In China there were reported to be some 800 detention camps in 2000 (not including Beijing), and by then several million people had been through them. As well as migrant workers, the Chinese camps usually contained vagrants, beggars, petitioners, and criminals, and the police (Public Security Bureau) earned income by this traffic and sometimes workers' unpaid labor. Often the detentions were unfairly long.

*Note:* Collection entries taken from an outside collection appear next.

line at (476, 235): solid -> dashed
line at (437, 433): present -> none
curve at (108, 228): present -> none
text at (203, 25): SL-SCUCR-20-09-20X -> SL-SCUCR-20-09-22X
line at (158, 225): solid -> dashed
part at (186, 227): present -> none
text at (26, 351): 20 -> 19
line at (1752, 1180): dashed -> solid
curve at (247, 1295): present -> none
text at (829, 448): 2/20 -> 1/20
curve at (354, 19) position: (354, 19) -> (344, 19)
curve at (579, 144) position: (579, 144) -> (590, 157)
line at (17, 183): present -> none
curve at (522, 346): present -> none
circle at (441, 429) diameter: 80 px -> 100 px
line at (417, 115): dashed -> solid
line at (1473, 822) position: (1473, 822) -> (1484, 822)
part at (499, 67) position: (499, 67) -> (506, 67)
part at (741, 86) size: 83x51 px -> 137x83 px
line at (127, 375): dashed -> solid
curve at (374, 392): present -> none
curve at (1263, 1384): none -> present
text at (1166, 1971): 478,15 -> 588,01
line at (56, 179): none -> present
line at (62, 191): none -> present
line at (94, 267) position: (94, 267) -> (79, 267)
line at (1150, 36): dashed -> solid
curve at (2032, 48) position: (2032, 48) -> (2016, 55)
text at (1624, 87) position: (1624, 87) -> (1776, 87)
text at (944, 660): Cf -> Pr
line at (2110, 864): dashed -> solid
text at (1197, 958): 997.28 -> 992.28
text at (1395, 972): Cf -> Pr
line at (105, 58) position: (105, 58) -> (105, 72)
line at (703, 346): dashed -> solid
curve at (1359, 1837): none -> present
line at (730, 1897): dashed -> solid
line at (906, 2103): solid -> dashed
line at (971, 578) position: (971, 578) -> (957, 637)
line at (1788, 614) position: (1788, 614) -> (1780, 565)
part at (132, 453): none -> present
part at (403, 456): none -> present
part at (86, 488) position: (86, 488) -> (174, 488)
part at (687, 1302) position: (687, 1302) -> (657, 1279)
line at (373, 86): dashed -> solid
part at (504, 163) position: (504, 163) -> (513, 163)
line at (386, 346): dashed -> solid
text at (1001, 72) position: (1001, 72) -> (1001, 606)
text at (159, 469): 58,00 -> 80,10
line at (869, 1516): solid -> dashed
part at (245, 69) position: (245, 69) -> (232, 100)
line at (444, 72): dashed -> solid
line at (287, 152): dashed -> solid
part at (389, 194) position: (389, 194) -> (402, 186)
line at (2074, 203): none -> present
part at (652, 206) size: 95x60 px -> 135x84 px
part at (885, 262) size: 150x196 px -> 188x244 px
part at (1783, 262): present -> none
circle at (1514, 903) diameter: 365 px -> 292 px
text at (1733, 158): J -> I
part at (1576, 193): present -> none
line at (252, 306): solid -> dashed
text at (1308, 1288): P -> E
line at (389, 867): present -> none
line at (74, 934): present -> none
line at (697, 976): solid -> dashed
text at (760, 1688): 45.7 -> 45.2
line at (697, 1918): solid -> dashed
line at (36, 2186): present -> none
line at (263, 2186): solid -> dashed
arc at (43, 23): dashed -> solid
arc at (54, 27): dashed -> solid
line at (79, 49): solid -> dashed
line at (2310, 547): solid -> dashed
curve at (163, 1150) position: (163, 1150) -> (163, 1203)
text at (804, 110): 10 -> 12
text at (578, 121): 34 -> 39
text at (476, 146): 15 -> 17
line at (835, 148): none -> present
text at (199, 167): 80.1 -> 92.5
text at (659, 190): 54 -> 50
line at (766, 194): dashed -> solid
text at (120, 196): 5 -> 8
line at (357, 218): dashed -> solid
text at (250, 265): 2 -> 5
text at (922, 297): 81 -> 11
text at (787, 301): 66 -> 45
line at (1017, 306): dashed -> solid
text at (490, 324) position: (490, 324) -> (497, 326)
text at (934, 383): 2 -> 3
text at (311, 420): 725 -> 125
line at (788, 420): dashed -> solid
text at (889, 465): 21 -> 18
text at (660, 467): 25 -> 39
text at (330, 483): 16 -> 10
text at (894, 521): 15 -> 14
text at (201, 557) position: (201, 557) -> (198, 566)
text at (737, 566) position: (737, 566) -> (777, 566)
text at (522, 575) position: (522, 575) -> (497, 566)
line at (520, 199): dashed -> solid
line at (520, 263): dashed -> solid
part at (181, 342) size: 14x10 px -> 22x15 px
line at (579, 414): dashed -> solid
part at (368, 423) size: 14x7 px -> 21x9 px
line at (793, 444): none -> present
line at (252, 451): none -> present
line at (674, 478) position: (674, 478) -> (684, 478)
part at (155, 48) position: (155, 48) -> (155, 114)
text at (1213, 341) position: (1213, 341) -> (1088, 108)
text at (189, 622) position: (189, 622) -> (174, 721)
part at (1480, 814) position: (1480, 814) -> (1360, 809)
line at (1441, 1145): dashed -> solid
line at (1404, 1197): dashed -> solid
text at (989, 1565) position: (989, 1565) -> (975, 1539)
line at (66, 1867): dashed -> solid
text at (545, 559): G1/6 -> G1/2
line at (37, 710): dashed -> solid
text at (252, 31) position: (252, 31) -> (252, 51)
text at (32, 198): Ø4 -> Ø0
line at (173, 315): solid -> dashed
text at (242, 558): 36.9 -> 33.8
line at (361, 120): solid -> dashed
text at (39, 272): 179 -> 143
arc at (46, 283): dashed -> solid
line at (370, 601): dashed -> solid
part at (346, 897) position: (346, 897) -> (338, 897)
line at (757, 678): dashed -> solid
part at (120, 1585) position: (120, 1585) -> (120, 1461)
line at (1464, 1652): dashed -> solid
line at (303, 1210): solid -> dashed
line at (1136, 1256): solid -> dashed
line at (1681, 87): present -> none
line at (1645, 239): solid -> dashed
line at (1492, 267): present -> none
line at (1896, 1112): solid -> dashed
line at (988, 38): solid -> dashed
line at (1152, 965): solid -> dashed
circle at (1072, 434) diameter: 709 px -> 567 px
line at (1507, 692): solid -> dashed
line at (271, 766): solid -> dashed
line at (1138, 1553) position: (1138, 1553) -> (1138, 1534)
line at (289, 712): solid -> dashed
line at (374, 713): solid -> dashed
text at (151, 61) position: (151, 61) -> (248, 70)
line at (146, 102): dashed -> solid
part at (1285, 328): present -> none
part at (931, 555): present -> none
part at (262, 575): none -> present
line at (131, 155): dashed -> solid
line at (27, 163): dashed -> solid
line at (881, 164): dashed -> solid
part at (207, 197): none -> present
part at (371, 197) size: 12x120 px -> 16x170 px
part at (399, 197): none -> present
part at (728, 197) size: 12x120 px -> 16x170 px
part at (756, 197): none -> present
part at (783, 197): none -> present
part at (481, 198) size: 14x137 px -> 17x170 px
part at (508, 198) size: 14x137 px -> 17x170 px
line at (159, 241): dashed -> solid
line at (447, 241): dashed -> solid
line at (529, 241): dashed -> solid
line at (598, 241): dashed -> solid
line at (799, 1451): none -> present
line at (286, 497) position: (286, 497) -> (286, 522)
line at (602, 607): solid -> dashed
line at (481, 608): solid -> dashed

The ostensible reason for the C&R regulation in 1982 in China was to ameliorate the situation of people in the cities who were beggars or homeless. Originally it applied to "three withouts persons," those with "no fixed place of residence, no means of livelihood and no permits to live in the city in question" but later it was applied in 1991 to others without just the residence or work permits. It built on a 1961 Party directive implementing the hukou system of residence (traditional family registers found in several Asian countries), work permits (issued by police on behalf of work units or employers) to prevent uncontrolled population movements, as passports and visas do internationally, and Resident Identity Cards. In turn, this regulation extended older rules that were used to enforce extrajudicial movements of Nationalist troops away from liberated cities. But as the economic development of cities in the east later required increased domestic migrant workers, the regulations were not adequately adapted or were unfairly enforced, by the Public Security Bureau (police, supposed to be in charge of deportation) instead of the Ministry of Civil Affairs (supposed to be in charge of detention). These abuses became apparent in years before 2003 and there were internal and external warnings and discussion, with some improvements but little effect overall. There were some unpublicized deaths similar to what later occurred.